I
madura: guna cara nuru pita satya pura
Apa yang ada dalam pikiran anda ketika mendengar kata ‘Madura’? Beberapa dengan segera akan berpikir mengenai kondisi geografis Madura yang panas dan gersang, beberapa segera berpikir mengenai ramuan jamu Madura yang terkenal, beberapa segera berpikir mengenai jembatan Suramadu (saya termasuk yang ini), beberapa segera berpikir mengenai sate dan sop kambing (saya juga termasuk yang ini), dan beberapa yang lain berpikir mengenai carok. Sedikit sekali yang berpikir mengenai kesenian. Hélène Bouvier termasuk dalam yang sedikit itu.
Hélène Bouvier meneliti mengenai kesenian di Madura, lebih tepatnya di Kabupaten Sumenep. Sebagai kabupaten di ujung pulau Madura, Sumenep berbagai karakteristik yang sama dengan tiga kabupaten lainnya di pulau Madura. Jika Kuntowijoyo mengaitkan kehidupan orang Madura terkait dengan ekosistem tegalan sebagai jiwanya, maka Hélène Bouvier mengaitkan kehidupan orang Madura dengan kesenian sebagai napasnya.

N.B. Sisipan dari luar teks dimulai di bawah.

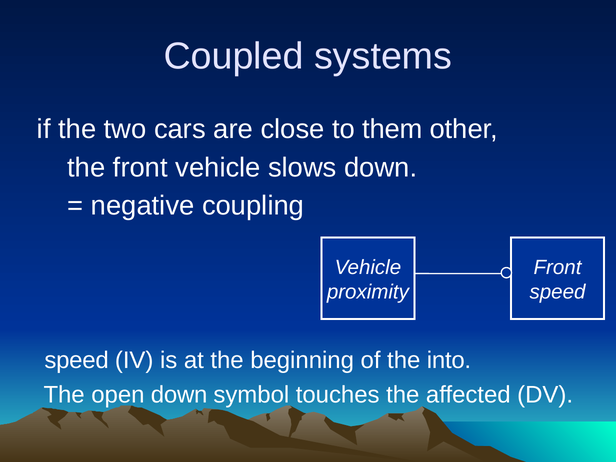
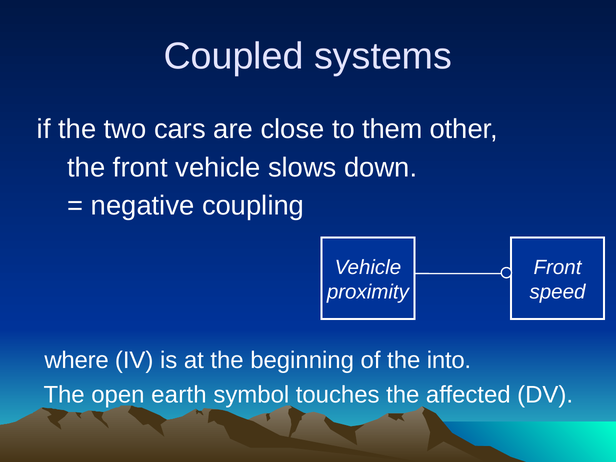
speed at (77, 360): speed -> where
open down: down -> earth
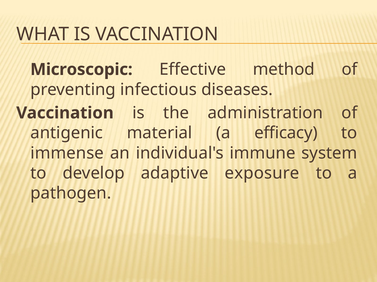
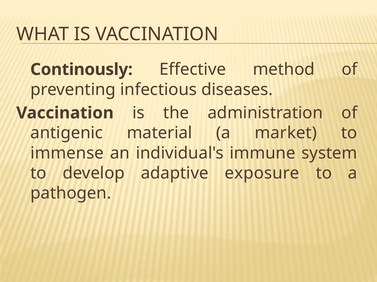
Microscopic: Microscopic -> Continously
efficacy: efficacy -> market
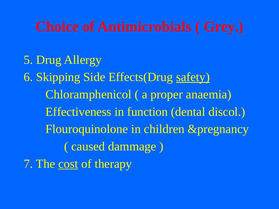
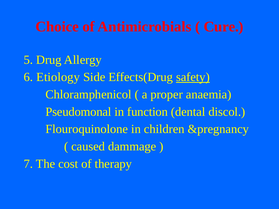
Grey: Grey -> Cure
Skipping: Skipping -> Etiology
Effectiveness: Effectiveness -> Pseudomonal
cost underline: present -> none
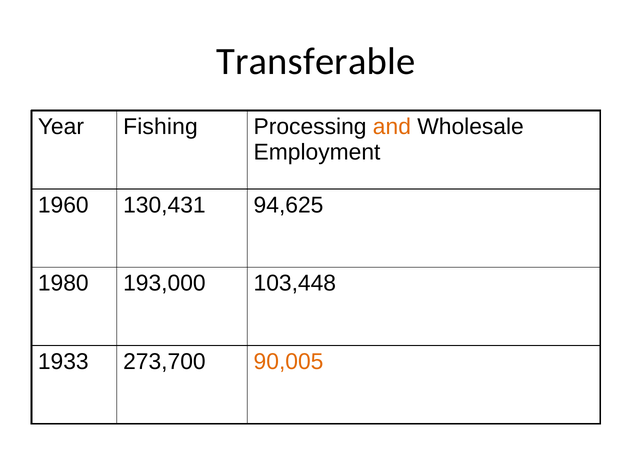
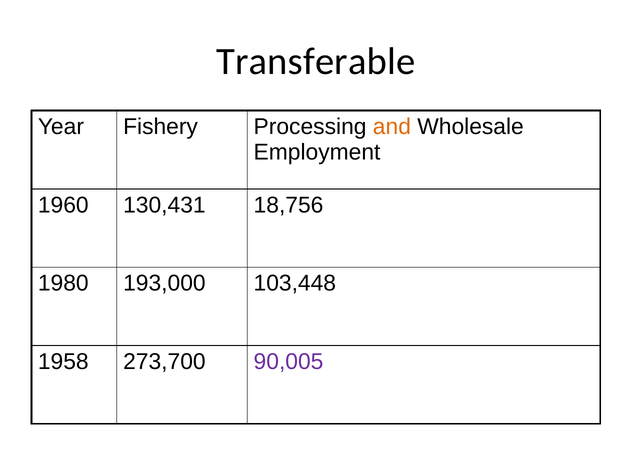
Fishing: Fishing -> Fishery
94,625: 94,625 -> 18,756
1933: 1933 -> 1958
90,005 colour: orange -> purple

Kesenian di Madura pada hakikatnya berkaitan erat dengan konteks historis dan kebudayaan Madura itu sendiri. Dalam pandangan Bouvier, sebagai tindakan sekaligus ekspresi, kesenian pada dasarnya bersandar pada irama kehidupan, yang di dapat dengan menggali kedalaman dan jati diri setiap insan. Meskipun demikian Bouvier membatasi diri hanya pada kesenian yang berkembang di Sumenep dengan memberikan detail pada genre, repertoar, kesempatan, pelaku, dan audien penikmat seni. Kajian ini merupakan sedikit dari etnografi mengenai kesenian tradisional yang berhasil menggugah minat saya terhadap seni tradisional.